_TASK REQUIREMENTS_
All entries are to be transcribed verbatim, but images are not carried over.

*** Opening DATA PROVIDED ***

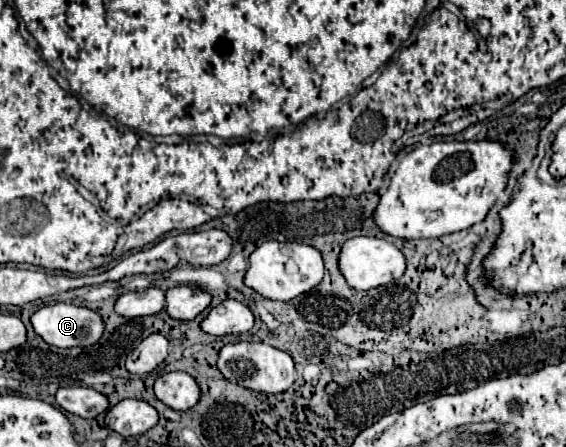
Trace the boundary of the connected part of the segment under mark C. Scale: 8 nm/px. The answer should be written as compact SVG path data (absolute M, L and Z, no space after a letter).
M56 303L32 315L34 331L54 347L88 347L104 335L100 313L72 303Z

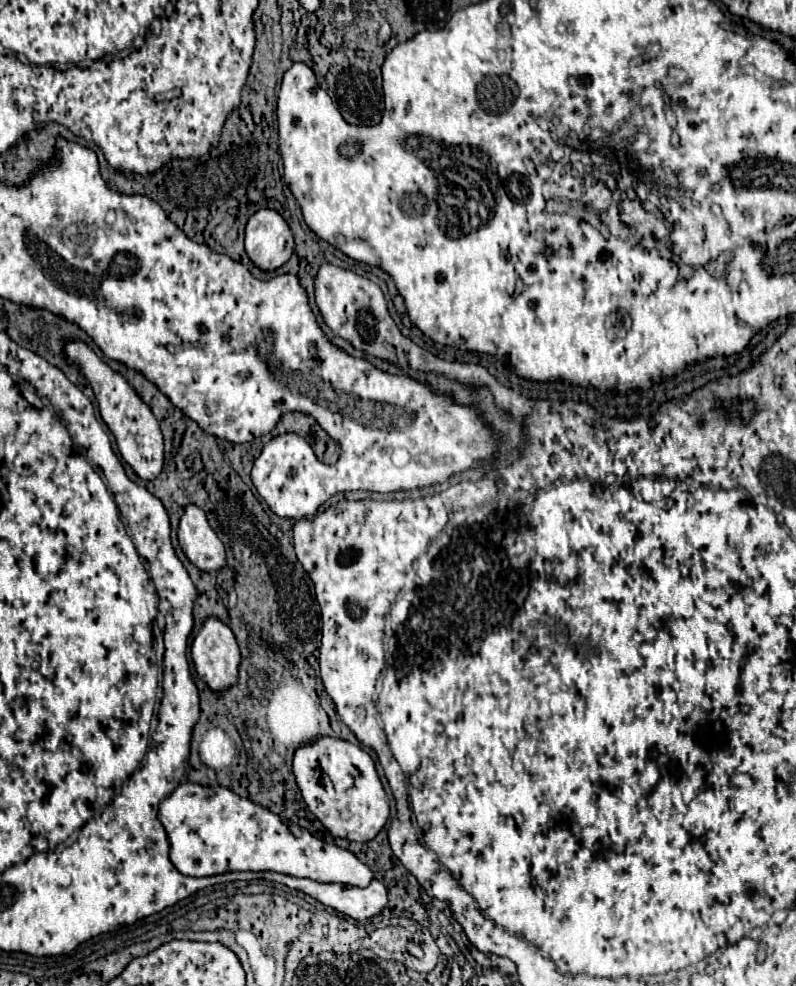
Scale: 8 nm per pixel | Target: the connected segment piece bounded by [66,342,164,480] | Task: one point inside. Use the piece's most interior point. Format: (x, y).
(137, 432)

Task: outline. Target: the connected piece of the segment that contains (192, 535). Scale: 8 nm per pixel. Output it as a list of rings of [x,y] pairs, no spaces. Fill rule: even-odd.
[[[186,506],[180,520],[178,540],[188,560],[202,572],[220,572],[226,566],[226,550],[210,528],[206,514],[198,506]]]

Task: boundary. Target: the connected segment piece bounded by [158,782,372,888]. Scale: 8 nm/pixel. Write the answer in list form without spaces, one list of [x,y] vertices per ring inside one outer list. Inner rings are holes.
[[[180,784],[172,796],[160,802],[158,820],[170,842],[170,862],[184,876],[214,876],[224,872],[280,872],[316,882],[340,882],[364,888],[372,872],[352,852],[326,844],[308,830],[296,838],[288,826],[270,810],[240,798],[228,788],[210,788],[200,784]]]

*** Closing DATA PROVIDED ***

_RESPONSE_
Trace the boundary of the connected part of the segment under mark C. Scale: 8 nm/px. The answer should be written as compact SVG path data (absolute M, L and Z, no space after a letter).
M56 303L32 315L34 331L54 347L88 347L104 335L100 313L72 303Z

Scale: 8 nm per pixel | Target: the connected segment piece bounded by [66,342,164,480] | Task: one point inside. Use the piece's most interior point. Format: (x, y).
(137, 432)

Task: outline. Target: the connected piece of the segment that contains (192, 535). Scale: 8 nm per pixel. Output it as a list of rings of [x,y] pairs, no spaces. Fill rule: even-odd.
[[[186,506],[180,520],[178,540],[188,560],[202,572],[220,572],[226,566],[226,550],[210,528],[206,514],[198,506]]]

Task: boundary. Target: the connected segment piece bounded by [158,782,372,888]. Scale: 8 nm/pixel. Write the answer in list form without spaces, one list of [x,y] vertices per ring inside one outer list. Inner rings are holes.
[[[180,784],[172,796],[160,802],[158,820],[170,842],[170,862],[184,876],[214,876],[224,872],[280,872],[316,882],[340,882],[364,888],[372,872],[352,852],[326,844],[308,830],[296,838],[288,826],[270,810],[240,798],[228,788],[210,788],[200,784]]]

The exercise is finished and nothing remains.